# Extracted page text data
□ □ □
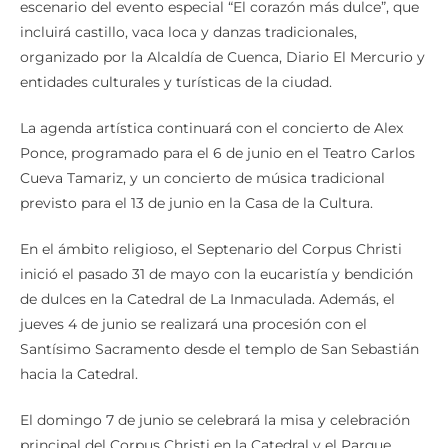
escenario del evento especial “El corazón más dulce”, que
incluirá castillo, vaca loca y danzas tradicionales,
organizado por la Alcaldía de Cuenca, Diario El Mercurio y
entidades culturales y turísticas de la ciudad.
La agenda artística continuará con el concierto de Alex
Ponce, programado para el 6 de junio en el Teatro Carlos
Cueva Tamariz, y un concierto de música tradicional
previsto para el 13 de junio en la Casa de la Cultura.
En el ámbito religioso, el Septenario del Corpus Christi
inició el pasado 31 de mayo con la eucaristía y bendición
de dulces en la Catedral de La Inmaculada. Además, el
jueves 4 de junio se realizará una procesión con el
Santísimo Sacramento desde el templo de San Sebastián
hacia la Catedral.
El domingo 7 de junio se celebrará la misa y celebración
principal del Corpus Christi en la Catedral y el Parque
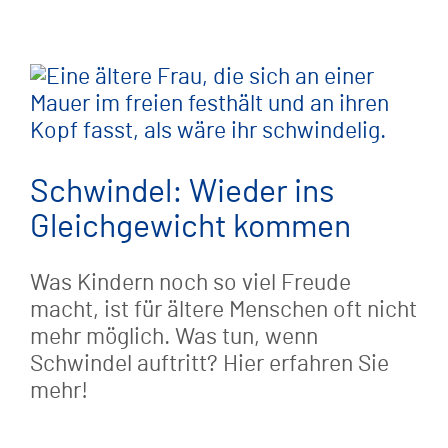
Schwindel: Wieder ins
Gleichgewicht kommen
Was Kindern noch so viel Freude
macht, ist für ältere Menschen oft nicht
mehr möglich. Was tun, wenn
Schwindel auftritt? Hier erfahren Sie
mehr!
□ □ □
# EXERCISE BRIEF
Look through the entries above; copy every line holding the string "para".

# SOLVED EXERCISE
Ponce, programado para el 6 de junio en el Teatro Carlos
previsto para el 13 de junio en la Casa de la Cultura.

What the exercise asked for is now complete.